Brees, who dislocated his throwing shoulder when trying to recover his fumble, will undergo surgery, possibly as early as this week.
Brees said he was told he could return to football drills in four months, although the extent of the damage won't be known until he is operated on.
"In my mind I feel like I'm going to come back better than ever after this deal, and I don't even want to call it a setback," Brees said. "I think it's an opportunity for me to just get going a little bit earlier than expected rehabbing and working out and to make sure when I come back I'm better than I was when I went in."
But going into the offseason, Brees' situation changes the dynamics surrounding his position. Do the Chargers offer Brees a long-term deal not knowing how he will rebound from a significant surgery? Or do they franchise him at nearly $10 million for one year?
And what about Philip Rivers, Brees' backup who has played sparingly in his two seasons? Some speculated Rivers might be traded to help the Chargers shore up their shortcomings on the offensive line and in the secondary.
But would it be wise to move the 2004 draft's fourth overall pick with such uncertainty around the quarterback position?

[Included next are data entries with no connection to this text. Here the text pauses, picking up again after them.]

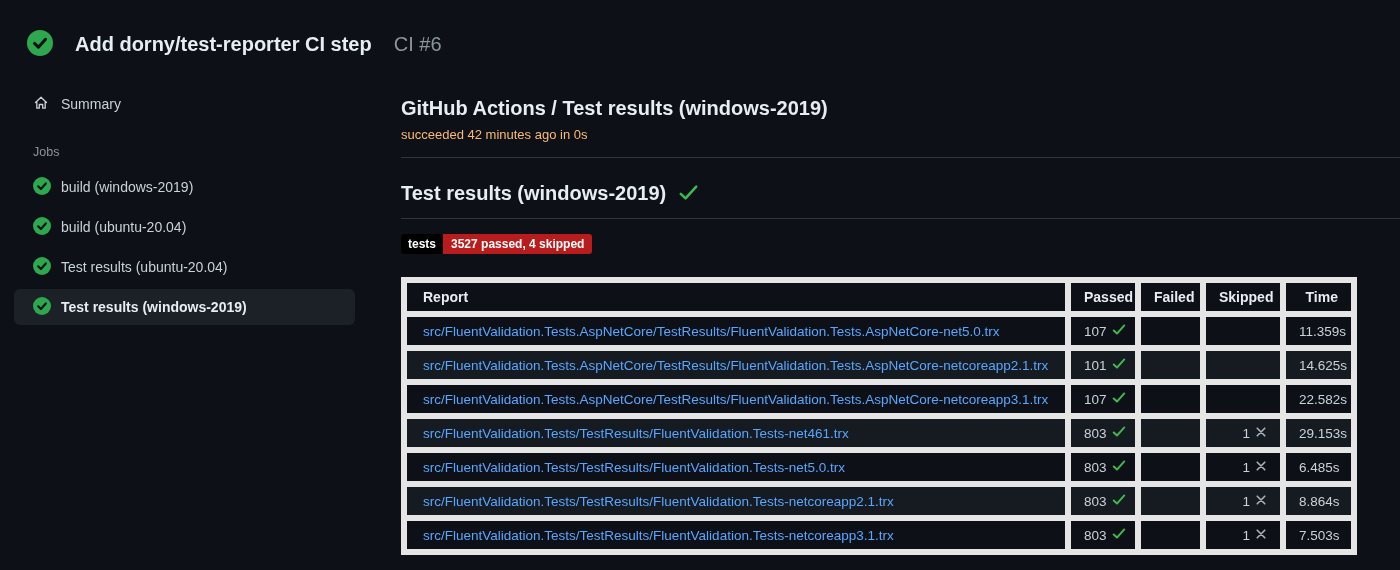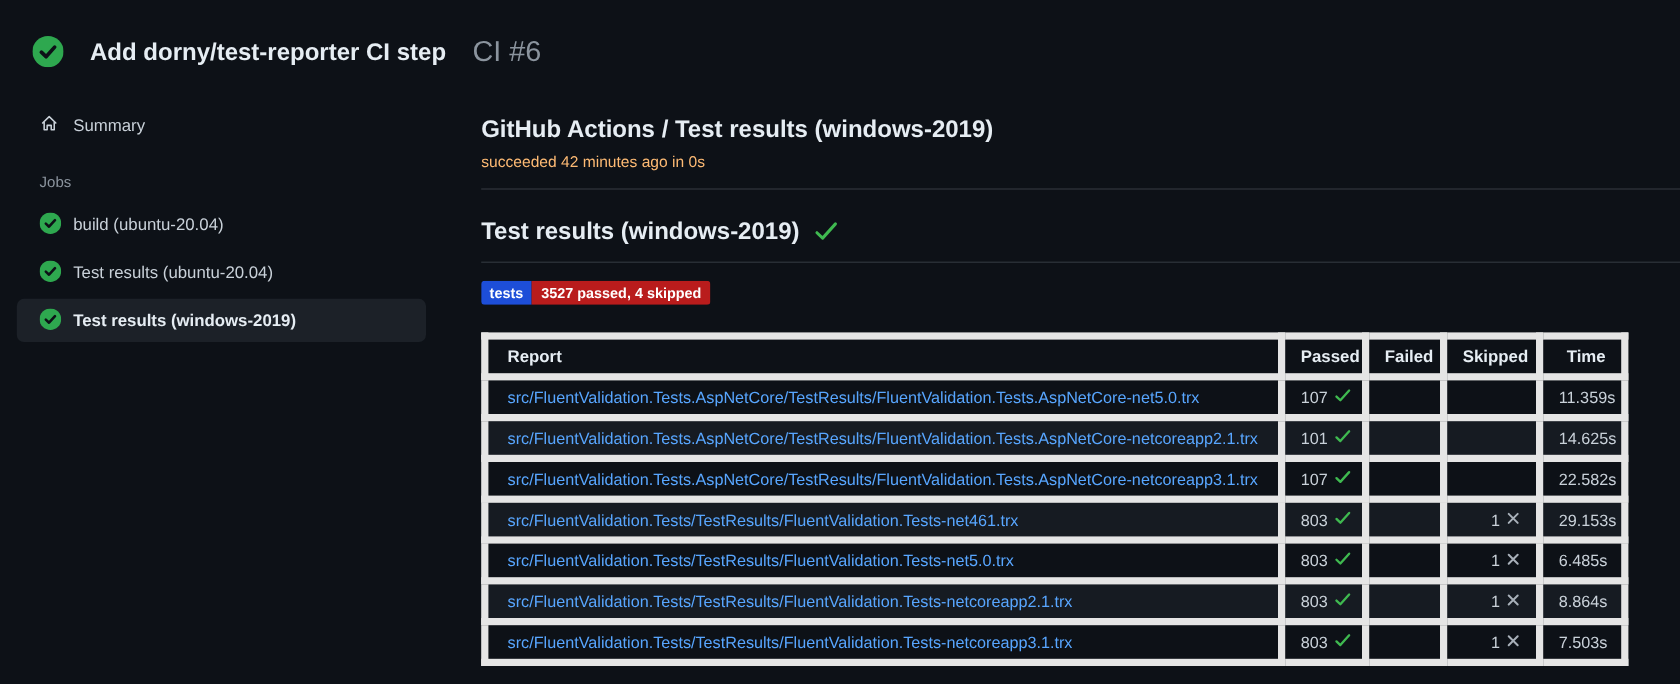--- a/index.html
+++ b/index.html
@@ -20,7 +20,7 @@
     height: 58px;
   }
   .app-header .run-title { font-size: 20px; font-weight: 700; color: #e6edf3; }
-  .app-header .run-number { font-size: 24px; font-weight: 400; color: #8b949e; }
+  .app-header .run-number { font-size: 20px; font-weight: 400; color: #8b949e; }
 
   
   .layout { display: flex; margin-top: 31px; }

Good questions, none of which were addressed by general manager A.J. Smith. He's declined to speak with the media since Brees' injury.
It's clear, though, that the Chargers' offseason plans took a hit when Brees absorbed a punishing blow from Gerard Warren near the end of what was a disappointing season for the Chargers.
Said Brees, regarding himself and Rivers, "We both feel like we are starters and going to be great players in this league, and obviously both of us can't be on the same team for too long. So we'll see what happens."